A associação entre a duração do sono e a função cognitiva diminuiu em indivíduos com mais de 65 anos, em comparação com indivíduos com cerca de 40 anos, o que sugere que a duração de sono ideal pode ser mais benéfica na meia-idade, observaram os pesquisadores. No entanto, não foi observado um impacto semelhante da idade sobre a saúde mental. No caso da estrutura cerebral, a relação não linear entre a duração do sono e os volumes corticais foi maior nos indivíduos com idade entre 44 e 59 anos, gradualmente atingindo um platô com o avançar da idade.

Pesquisa corrobora discussões sobre sono com pacientes 

"Médicos da atenção primária poderiam utilizar esse estudo em suas discussões com pacientes de meia-idade e mais velhos para recomendar uma duração de sono ideal e medidas para atingir essa meta de sono", disse em uma entrevista o médico especialista em medicina interna Dr. Noel Deep, dos Estados Unidos, que não participou do estudo.

"Este estudo é importante, pois demonstra que tanto o padrão de sono inadequado quanto o excessivo foram associados a alterações cognitivas e de saúde mental", disse o Dr. Noel. "Ele também corroborou observações prévias de que o declínio cognitivo e transtornos de saúde mental estão associados a distúrbios do sono. Além disso, este estudo foi peculiar, pois forneceu dados embasando uma duração ideal de sono de sete horas e os efeitos deletérios tanto do sono insuficiente quanto do excessivo.

"O pensamento habitual era presumir que indivíduos mais velhos talvez não necessitassem da mesma quantidade de sono que indivíduos mais jovens, porém esse estudo corrobora um período ideal de sete horas de sono que beneficiaria os mais velhos. Também foi interessante observar os efeitos na saúde mental causados pelo sono inadequado ou excessivo", acrescentou.

Já com relação a pesquisas adicionais, "eu gostaria de analisar a qualidade do sono, além da duração", disse o Dr. Noel. Por exemplo, se o sono excessivo foi ou não causado por um sono de qualidade ruim, ou um sono fragmentado levando ao declínio cognitivo estrutural e subsequente.

Limitações do estudo 

"O estudo atual se baseou em autorrelatos de duração do sono e não houve observação e registro de dados", observou o Dr. Noel. "Também seria benéfico depender não apenas de voluntários saudáveis relatando a duração do sono, mas também obter dados do sono de indivíduos com distúrbios cerebrais conhecidos."

Os achados do estudo foram limitados por diversos outros fatores, como o uso apenas da duração total do sono, sem outras mensurações de higiene do sono, observaram os pesquisadores. São necessárias mais pesquisas para investigar os mecanismos envolvidos na associação entre o sono excessivo e insuficiente e o comprometimento da saúde mental e da função cognitiva.

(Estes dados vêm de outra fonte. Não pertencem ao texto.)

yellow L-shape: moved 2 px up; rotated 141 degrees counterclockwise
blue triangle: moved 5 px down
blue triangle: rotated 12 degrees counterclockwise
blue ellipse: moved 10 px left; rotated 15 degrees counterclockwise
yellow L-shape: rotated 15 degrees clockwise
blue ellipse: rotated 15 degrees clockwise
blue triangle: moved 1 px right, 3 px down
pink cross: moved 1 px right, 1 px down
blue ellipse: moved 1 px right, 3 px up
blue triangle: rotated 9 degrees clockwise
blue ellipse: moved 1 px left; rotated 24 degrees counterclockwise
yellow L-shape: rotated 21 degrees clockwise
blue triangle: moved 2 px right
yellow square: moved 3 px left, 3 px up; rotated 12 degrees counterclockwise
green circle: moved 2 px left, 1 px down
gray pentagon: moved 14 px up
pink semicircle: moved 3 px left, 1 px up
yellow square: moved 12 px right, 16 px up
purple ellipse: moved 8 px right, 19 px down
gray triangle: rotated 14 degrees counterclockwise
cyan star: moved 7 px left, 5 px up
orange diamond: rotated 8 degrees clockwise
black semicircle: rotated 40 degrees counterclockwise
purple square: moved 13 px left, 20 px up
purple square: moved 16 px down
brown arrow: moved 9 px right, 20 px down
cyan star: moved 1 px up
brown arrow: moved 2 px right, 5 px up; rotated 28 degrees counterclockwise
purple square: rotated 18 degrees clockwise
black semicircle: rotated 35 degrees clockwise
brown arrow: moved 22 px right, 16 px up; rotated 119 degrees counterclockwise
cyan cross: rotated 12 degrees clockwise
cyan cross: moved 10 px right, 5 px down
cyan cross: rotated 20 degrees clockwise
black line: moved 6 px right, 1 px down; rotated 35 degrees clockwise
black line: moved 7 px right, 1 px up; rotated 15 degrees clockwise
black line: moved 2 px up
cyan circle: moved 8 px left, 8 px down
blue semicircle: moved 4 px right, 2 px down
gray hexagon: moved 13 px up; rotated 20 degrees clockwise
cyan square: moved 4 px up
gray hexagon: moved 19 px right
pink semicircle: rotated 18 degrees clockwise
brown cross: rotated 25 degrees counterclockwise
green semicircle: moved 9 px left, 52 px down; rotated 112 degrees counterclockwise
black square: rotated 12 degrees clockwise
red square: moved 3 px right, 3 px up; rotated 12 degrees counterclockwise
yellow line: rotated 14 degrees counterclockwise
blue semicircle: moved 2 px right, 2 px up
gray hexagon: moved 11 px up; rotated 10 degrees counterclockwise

O estudo foi apoiado pelo Programa Nacional de P&D da China, pelo Projeto Principal de Ciência e Tecnologia Municipal de Xangai, pelo Centro de Ciência Cerebral e Tecnologia Inspirada no Cérebro de Xangai, pelo Projeto 111, pela Fundação Nacional de Ciências Naturais da China e pelo Programa de Estrelas em Ascensão de Xangai.

Os autores informaram não ter conflitos de interesses. O Dr. Noel Deep informou não ter conflitos de interesses, porém atua no conselho editorial do Internal Medicine News.

Este conteúdo foi originalmente publicado em MDedge.com – Medscape Professional Network.